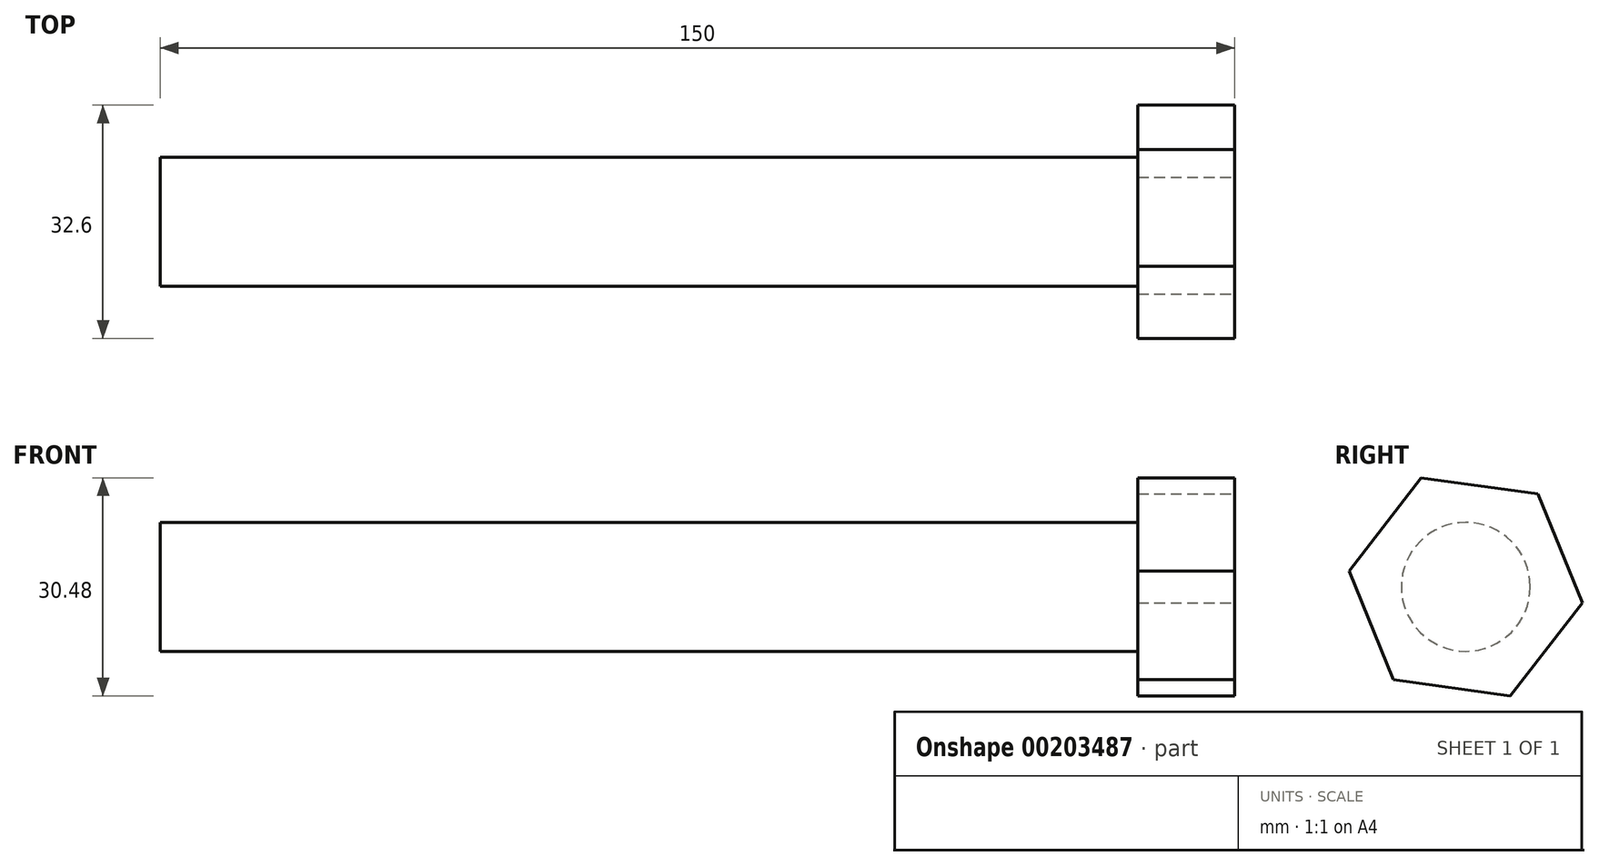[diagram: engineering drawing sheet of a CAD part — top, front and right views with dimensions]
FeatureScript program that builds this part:
annotation { "Feature Type Name" : "Feature", "Feature Type Description" : "" }
export const myFeature = defineFeature(function(context is Context, id is Id, definition is map)
    precondition{}
    {
        {
            var Q0;
            Q0=qCreatedBy(makeId("Right.planeOp"),FACE);
            var sketch = newSketch(context, id + "F0", { "sketchPlane" : qUnion([Q0])});
            skCircle(sketch, "E0", {"center": v(0, 0) * mm, "radius": 9 * mm});
            skSolve(sketch);
        }
        {
            var Q0;
            Q0 = qSketchRegion(id + "F0", true);
            extrude(context, id + "F1", {"entities" : qUnion([Q0]), "depth" : 150 * mm});
        }
        {
            var Q0;
            Q0=makeQuery(id+"F1.opExtrude","CAP_FACE",FACE,{"disambiguationData":[OSD([sQuery(id+"F0.wireOp",EDGE,"E0")])],"isStart":false});
            var sketch = newSketch(context, id + "F2", { "sketchPlane" : qUnion([Q0])});
            skCircle(sketch, "E1.cCircle", {"center": v(0, 0) * mm, "radius": 14.25 * mm, "construction": true});
            skLineSegment(sketch, "E1.0", {"start": v(-10.09, -13) * mm, "end": v(-16.3, 2.24) * mm});
            skLineSegment(sketch, "E1.1", {"start": v(-16.3, 2.24) * mm, "end": v(-6.21, 15.24) * mm});
            skLineSegment(sketch, "E1.2", {"start": v(-6.21, 15.24) * mm, "end": v(10.09, 13) * mm});
            skLineSegment(sketch, "E1.3", {"start": v(10.09, 13) * mm, "end": v(16.3, -2.24) * mm});
            skLineSegment(sketch, "E1.4", {"start": v(16.3, -2.24) * mm, "end": v(6.21, -15.24) * mm});
            skLineSegment(sketch, "E1.5", {"start": v(6.21, -15.24) * mm, "end": v(-10.09, -13) * mm});
            skPoint(sketch, "E1.0.midPoint", {"position": v(-13.2, -5.38) * mm});
            skSolve(sketch);
        }
        {
            var Q0;
            Q0 = qSketchRegion(id + "F2", true);
            extrude(context, id + "F3", {"entities" : qUnion([Q0]), "operationType" : NewBodyOperationType.ADD, "oppositeDirection" : true, "depth" : 13.5 * mm});
        }
    });
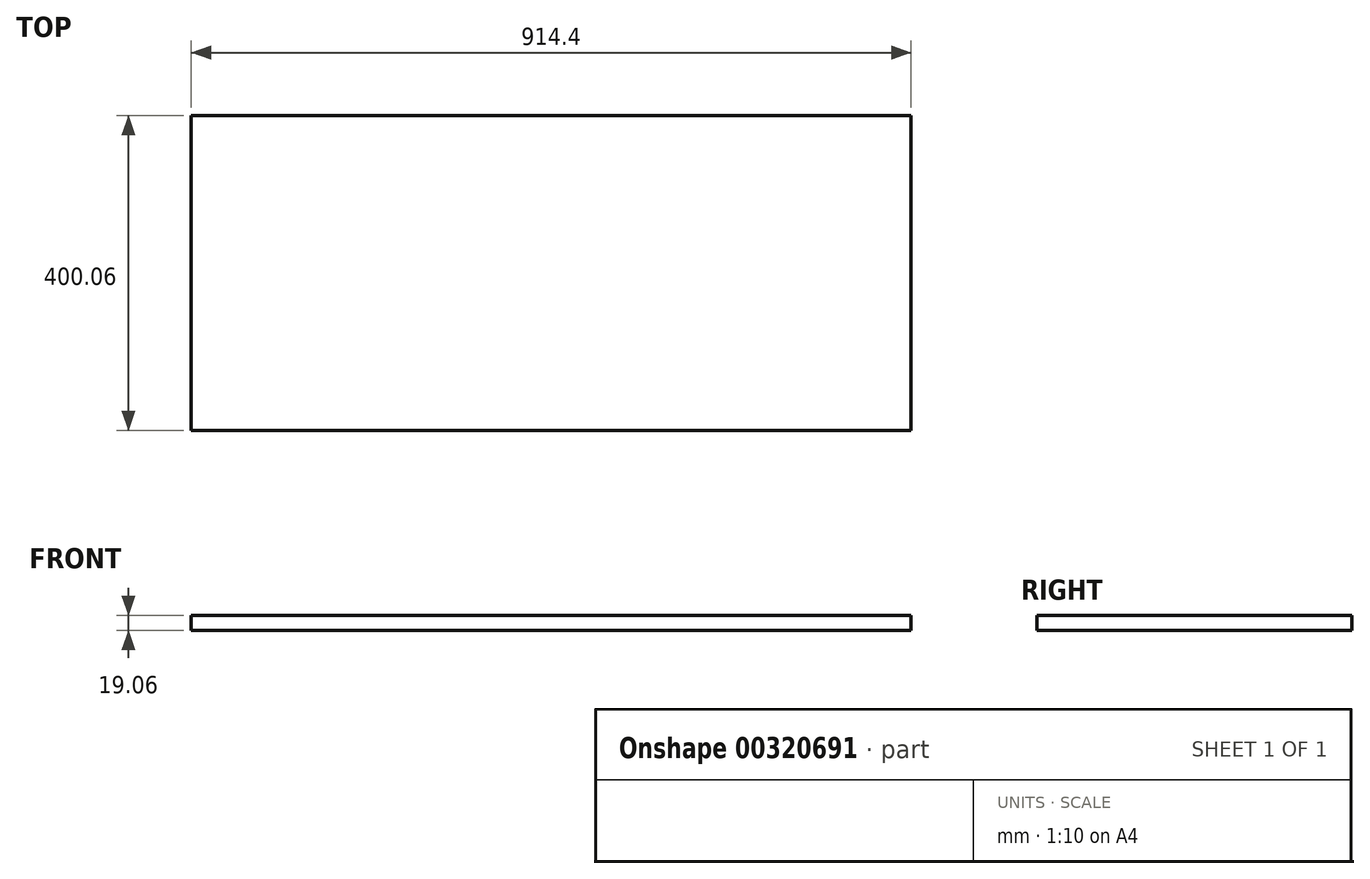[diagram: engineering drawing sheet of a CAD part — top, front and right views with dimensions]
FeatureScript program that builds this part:
annotation { "Feature Type Name" : "Feature", "Feature Type Description" : "" }
export const myFeature = defineFeature(function(context is Context, id is Id, definition is map)
    precondition{}
    {
        {
            var Q0;
            Q0=qCreatedBy(makeId("Front.planeOp"),FACE);
            var sketch = newSketch(context, id + "F0", { "sketchPlane" : qUnion([Q0])});
            skLineSegment(sketch, "E0.bottom", {"start": v(-457.2, -9.53) * mm, "end": v(457.2, -9.53) * mm});
            skLineSegment(sketch, "E0.top", {"start": v(-457.2, 9.53) * mm, "end": v(457.2, 9.53) * mm});
            skLineSegment(sketch, "E0.left", {"start": v(-457.2, -9.53) * mm, "end": v(-457.2, 9.53) * mm});
            skLineSegment(sketch, "E0.right", {"start": v(457.2, -9.53) * mm, "end": v(457.2, 9.53) * mm});
            skPoint(sketch, "E0.middle", {"position": v(0, 0) * mm});
            skSolve(sketch);
        }
        {
            var Q0;
            Q0=makeQuery(id+"F0.imprint","IMPRINT",FACE,{"disambiguationData":[TD([[makeQuery(id+"F0.imprint","IMPRINT",EDGE,{"derivedFrom":sQuery(id+"F0.wireOp",EDGE,"E0.bottom")}),1.0]])]});
            extrude(context, id + "F1", {"entities" : qUnion([Q0]), "depth" : 400.05 * mm, "symmetric" : true});
        }
    });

EXERCISE DIRECTIONS: Copy out each line of the records above that contains the string "skPoint".

SOLUTION FOR THIS TASK:
            skPoint(sketch, "E1.0.midPoint", {"position": v(-13.2, -5.38) * mm});
            skPoint(sketch, "E0.middle", {"position": v(0, 0) * mm});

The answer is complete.